Thread: Re: Primary Key with serial the solution?

Re: Primary Key with serial the solution?

From
"x asasaxax"
Date:
How about if i do this inside a procedure:

SELECT setval('sequence',(SELECT max(id) FROM table)) INTO variable;
insert into table values(variable, ..., ...); ?

Will this be transactional? Cause, they say that setval is a command that its transactional. Using this way i
don´t will need to use a sequence anymore. Is that correct?


Thanks you all.


2008/3/31, x asasaxax <xanaruto@gmail.com>:
can anyone do a example for me.. an explain how it works?
 
Thanks a lot

 
2008/3/29, Berend Tober <btober@ct.metrocast.net>:
x asasaxax wrote:
>    I have the following table    create table product(cod serial, user_cod
> bigint, constraint product_fk Foreign Key(user_cod) references user(cod),
> constraint product_pk Primary Key(cod, user_cod));
>
> What i want to happend is that:
> user_cod            cod
> 1                         1
> 1                         2
> 1                         3
> 2                         1
> 3                         1
> 3                         2
>
> Can serial do that? ...

No.

> ...what can  i do to make this happen?


http://archives.postgresql.org/pgsql-general/2006-08/msg00744.php




Re: Primary Key with serial the solution?

From
Craig Ringer
Date:
x asasaxax wrote:
> How about if i do this inside a procedure:
>
> SELECT setval('sequence',(SELECT max(id) FROM table)) INTO variable;
> insert into table values(variable, ..., ...);  ?
>
> Will this be transactional? Cause, they say that setval is a command
> that its transactional. Using this way i
> don´t will need to use a sequence anymore. Is that correct?

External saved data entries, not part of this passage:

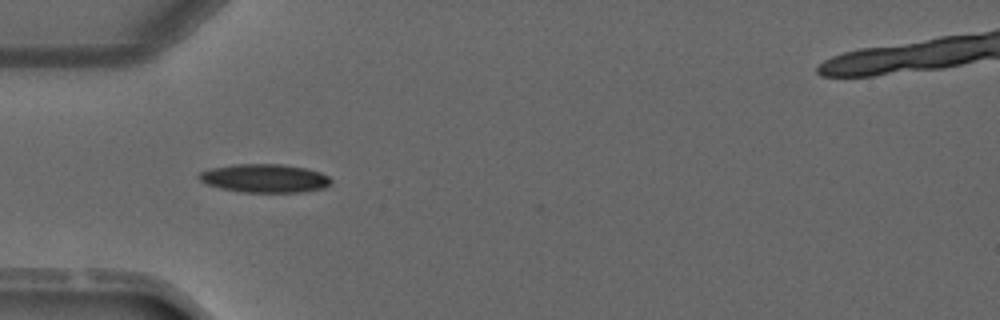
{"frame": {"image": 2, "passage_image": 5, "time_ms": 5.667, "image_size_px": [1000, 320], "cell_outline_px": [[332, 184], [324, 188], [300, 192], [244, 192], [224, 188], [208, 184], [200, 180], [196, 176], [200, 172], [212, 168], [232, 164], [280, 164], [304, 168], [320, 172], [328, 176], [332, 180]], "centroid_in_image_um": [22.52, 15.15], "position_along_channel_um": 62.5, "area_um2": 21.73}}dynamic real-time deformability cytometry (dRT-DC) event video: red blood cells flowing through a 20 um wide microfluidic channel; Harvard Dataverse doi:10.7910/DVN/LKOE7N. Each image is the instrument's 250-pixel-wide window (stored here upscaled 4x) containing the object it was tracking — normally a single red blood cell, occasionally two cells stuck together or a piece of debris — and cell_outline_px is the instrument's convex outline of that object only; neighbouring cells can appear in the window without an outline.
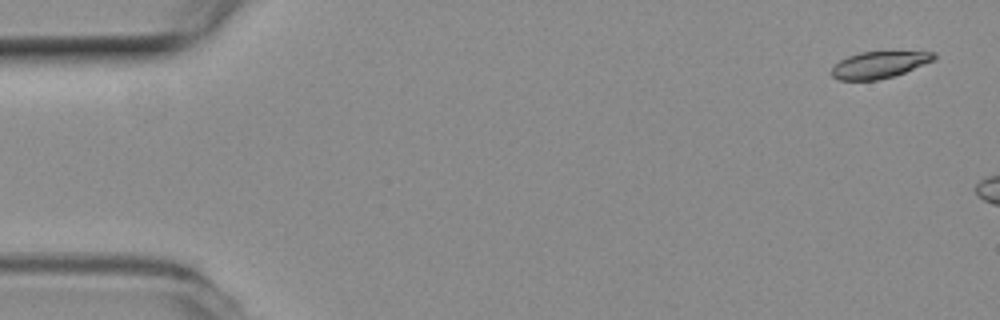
{"species": "common noctule bat (a hibernating species)", "species_latin": "Nyctalus noctula", "temperature_condition": "room temperature", "stored_images_in_passage": 2, "camera_frame_rate_fps": 3000, "um_per_image_px": 0.085, "animal": {"sex": "female", "body_mass_g": 19.3, "forearm_length_mm": 54.1}, "frame": {"image": 1, "passage_image": 2, "time_ms": 0.333, "image_size_px": [1000, 320], "cell_outline_px": [[936, 60], [904, 72], [892, 76], [876, 80], [840, 80], [832, 76], [828, 72], [840, 60], [848, 56], [860, 52], [936, 52]], "centroid_in_image_um": [74.71, 5.51], "position_along_channel_um": 10.3, "area_um2": 15.84}}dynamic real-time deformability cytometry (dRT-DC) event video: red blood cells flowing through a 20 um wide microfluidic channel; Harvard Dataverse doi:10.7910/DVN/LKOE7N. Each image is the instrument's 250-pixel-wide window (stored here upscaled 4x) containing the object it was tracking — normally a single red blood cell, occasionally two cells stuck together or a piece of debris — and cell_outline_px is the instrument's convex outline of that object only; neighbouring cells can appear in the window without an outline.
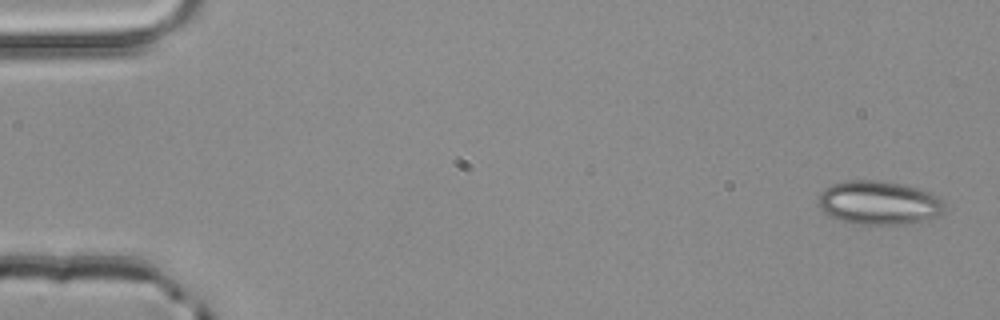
{"species": "common noctule bat (a hibernating species)", "species_latin": "Nyctalus noctula", "temperature_condition": "room temperature", "stored_images_in_passage": 5, "camera_frame_rate_fps": 3000, "um_per_image_px": 0.085, "animal": {"sex": "male", "body_mass_g": 20.4}, "frame": {"image": 1, "passage_image": 1, "time_ms": 0.0, "image_size_px": [1000, 320], "cell_outline_px": [[944, 212], [936, 216], [924, 220], [900, 224], [856, 224], [840, 220], [828, 216], [820, 208], [820, 192], [824, 188], [832, 184], [848, 180], [880, 180], [900, 184], [916, 188], [928, 192], [936, 196], [944, 204]], "centroid_in_image_um": [74.66, 17.23], "position_along_channel_um": 10.3, "area_um2": 31.85}}
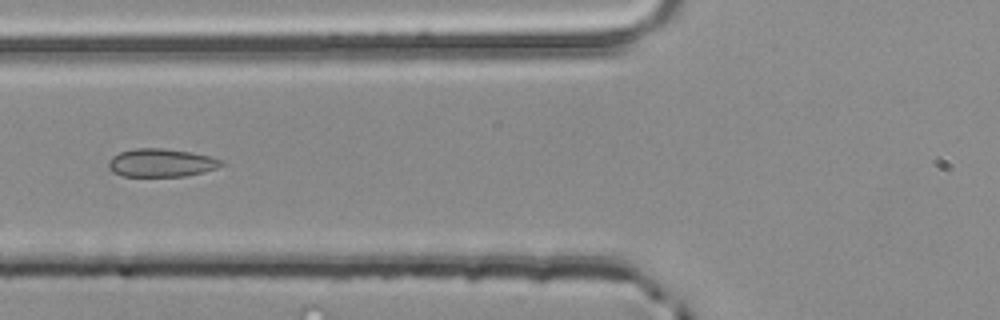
{"frame": {"image": 2, "passage_image": 5, "time_ms": 1.333, "image_size_px": [1000, 320], "cell_outline_px": [[224, 164], [216, 168], [204, 172], [184, 176], [124, 176], [112, 172], [108, 168], [108, 160], [112, 156], [120, 152], [132, 148], [160, 148], [192, 152], [224, 160]], "centroid_in_image_um": [13.68, 13.83], "position_along_channel_um": 112.1, "area_um2": 18.61}}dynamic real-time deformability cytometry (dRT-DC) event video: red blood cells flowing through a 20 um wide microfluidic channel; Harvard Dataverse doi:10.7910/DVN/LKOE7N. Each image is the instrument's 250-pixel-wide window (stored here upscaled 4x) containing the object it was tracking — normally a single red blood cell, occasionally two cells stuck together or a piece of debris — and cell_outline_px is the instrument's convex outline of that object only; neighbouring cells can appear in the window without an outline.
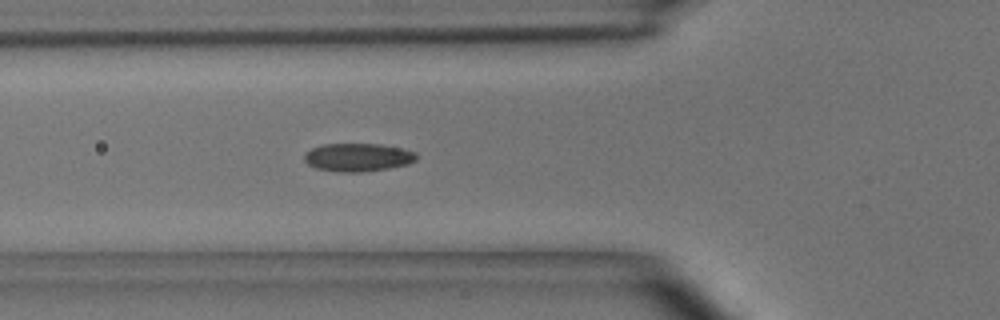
{"species": "common noctule bat (a hibernating species)", "species_latin": "Nyctalus noctula", "temperature_condition": "room temperature", "stored_images_in_passage": 5, "camera_frame_rate_fps": 3000, "um_per_image_px": 0.085, "animal": {"sex": "male", "body_mass_g": 15.6}, "frame": {"image": 1, "passage_image": 5, "time_ms": 1.333, "image_size_px": [1000, 320], "cell_outline_px": [[416, 160], [408, 164], [388, 168], [360, 172], [336, 172], [316, 168], [308, 164], [304, 160], [304, 152], [312, 148], [324, 144], [380, 144], [404, 148], [416, 152]], "centroid_in_image_um": [30.41, 13.37], "position_along_channel_um": 95.4, "area_um2": 18.5}}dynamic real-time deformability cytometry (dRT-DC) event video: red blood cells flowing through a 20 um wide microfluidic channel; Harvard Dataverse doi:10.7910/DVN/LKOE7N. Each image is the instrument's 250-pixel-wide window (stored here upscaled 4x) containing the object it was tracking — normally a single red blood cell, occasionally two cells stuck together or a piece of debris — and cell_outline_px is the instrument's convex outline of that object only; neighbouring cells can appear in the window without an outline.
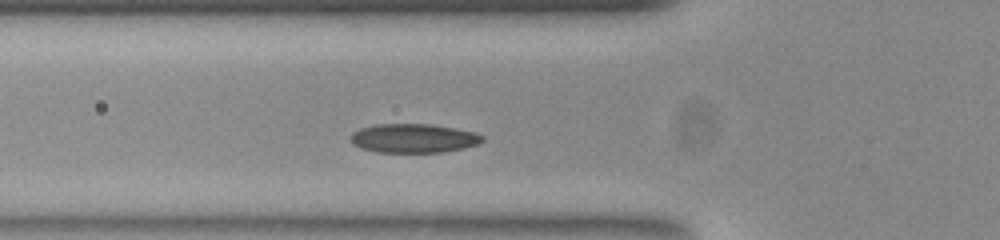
{"species": "common noctule bat (a hibernating species)", "species_latin": "Nyctalus noctula", "temperature_condition": "room temperature", "stored_images_in_passage": 35, "camera_frame_rate_fps": 3000, "um_per_image_px": 0.085, "animal": {"sex": "female", "body_mass_g": 23.0, "forearm_length_mm": 53.4}, "frame": {"image": 1, "passage_image": 9, "time_ms": 2.667, "image_size_px": [1000, 240], "cell_outline_px": [[484, 140], [480, 144], [464, 148], [444, 152], [376, 152], [360, 148], [352, 144], [352, 132], [360, 128], [376, 124], [428, 124], [456, 128], [476, 132], [484, 136]], "centroid_in_image_um": [35.19, 11.75], "position_along_channel_um": 90.6, "area_um2": 22.43}}
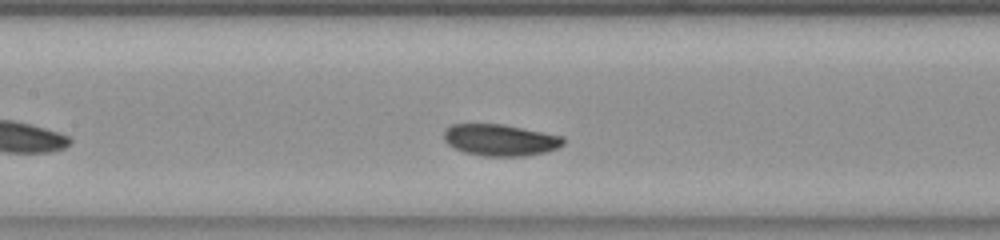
{"frame": {"image": 2, "passage_image": 15, "time_ms": 4.667, "image_size_px": [1000, 240], "cell_outline_px": [[564, 144], [556, 148], [544, 152], [524, 156], [484, 156], [464, 152], [448, 144], [444, 140], [444, 132], [452, 124], [504, 124], [564, 136]], "centroid_in_image_um": [42.54, 11.89], "position_along_channel_um": 164.9, "area_um2": 21.91}}
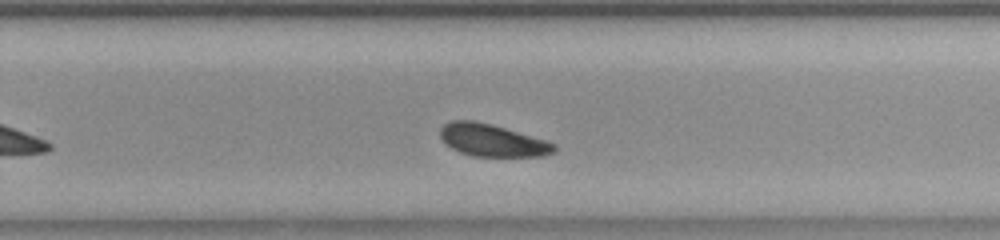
{"frame": {"image": 3, "passage_image": 25, "time_ms": 8.0, "image_size_px": [1000, 240], "cell_outline_px": [[556, 152], [544, 156], [472, 156], [460, 152], [444, 144], [440, 136], [440, 128], [444, 124], [452, 120], [472, 120], [492, 124], [544, 140], [556, 144]], "centroid_in_image_um": [41.81, 11.93], "position_along_channel_um": 288.0, "area_um2": 21.44}, "authors_computed_cell_mechanics": {"area_um2": 21.9062, "velocity_mm_per_s": 3.6997, "shape_relaxation_time_tau1_ms": 4.2875, "shape_relaxation_time_tau2_ms": null, "deformation_change_tau1": 0.1231, "deformation_change_tau2": null}}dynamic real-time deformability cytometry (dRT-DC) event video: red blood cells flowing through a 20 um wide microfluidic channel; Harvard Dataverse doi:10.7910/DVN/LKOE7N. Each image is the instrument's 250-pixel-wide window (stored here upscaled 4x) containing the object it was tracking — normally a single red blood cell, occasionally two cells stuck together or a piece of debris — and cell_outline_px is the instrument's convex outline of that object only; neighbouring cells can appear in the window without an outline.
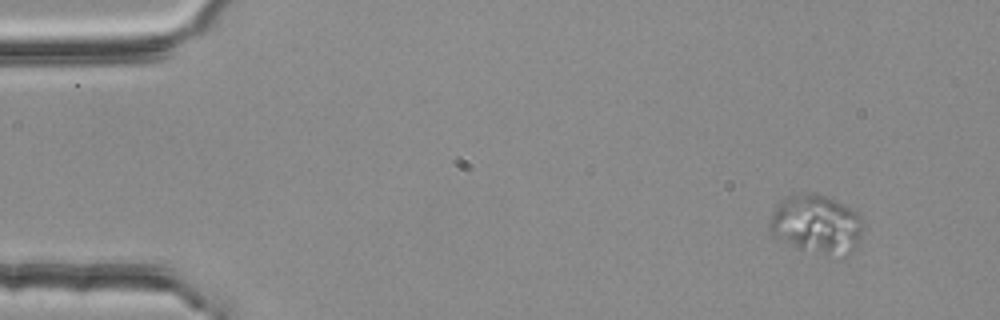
{"species": "common noctule bat (a hibernating species)", "species_latin": "Nyctalus noctula", "temperature_condition": "room temperature", "stored_images_in_passage": 4, "segment_of_instrument_passage": [1, 2], "camera_frame_rate_fps": 3000, "um_per_image_px": 0.085, "animal": {"sex": "female", "body_mass_g": 25.1}, "frame": {"image": 1, "passage_image": 1, "time_ms": 0.0, "image_size_px": [1000, 320], "cell_outline_px": [[860, 244], [844, 256], [824, 256], [800, 248], [772, 236], [768, 228], [768, 220], [772, 212], [792, 192], [812, 192], [824, 196], [852, 208], [860, 216]], "centroid_in_image_um": [69.37, 19.07], "position_along_channel_um": 15.6, "area_um2": 32.14}}
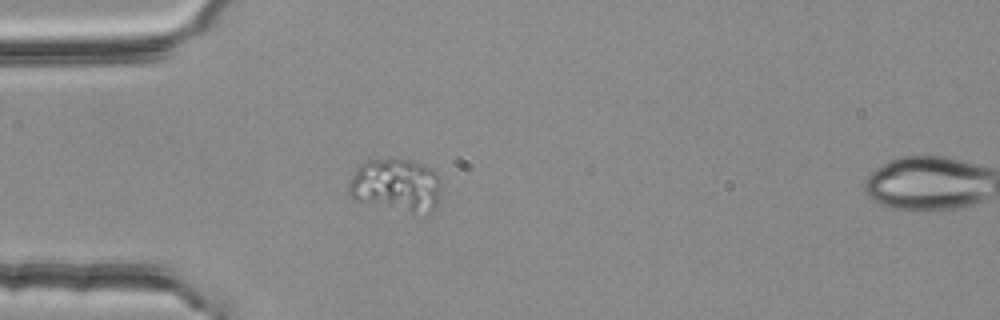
{"frame": {"image": 2, "passage_image": 3, "time_ms": 0.667, "image_size_px": [1000, 320], "cell_outline_px": [[440, 188], [436, 204], [432, 208], [412, 212], [356, 200], [348, 192], [348, 184], [356, 168], [360, 164], [368, 160], [408, 160], [432, 168], [436, 172], [440, 180]], "centroid_in_image_um": [33.63, 15.7], "position_along_channel_um": 51.4, "area_um2": 27.63}}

If somebody else INSERTs a record between your first and second
statements, it will get the first free value in the sequence so your
INSERT will fail with a unique check voliation. Assuming there's a
unique constraint involved, which I assume there is given your use of a
sequence.

Why do you want to do this? Sequences are designed so that you can just:

INSERT INTO table VALUES ( nextval('sequence'), ..., ...)

or set the DEFAULT on the generated value field such that it calls
nextval('sequence') if the user just does:

INSERT INTO table VALUES ( DEFAULT, ... , ... )

or uses a named-field INSERT and omits the sequence column entirely.

Why not use them that way?

Is there something you're trying to achieve that sequences aren't doing
the job for - like, say, "gap-less" generated values? If that's the
problem please search the archives as it's already been discussed to
death even in the short time I've been a list member.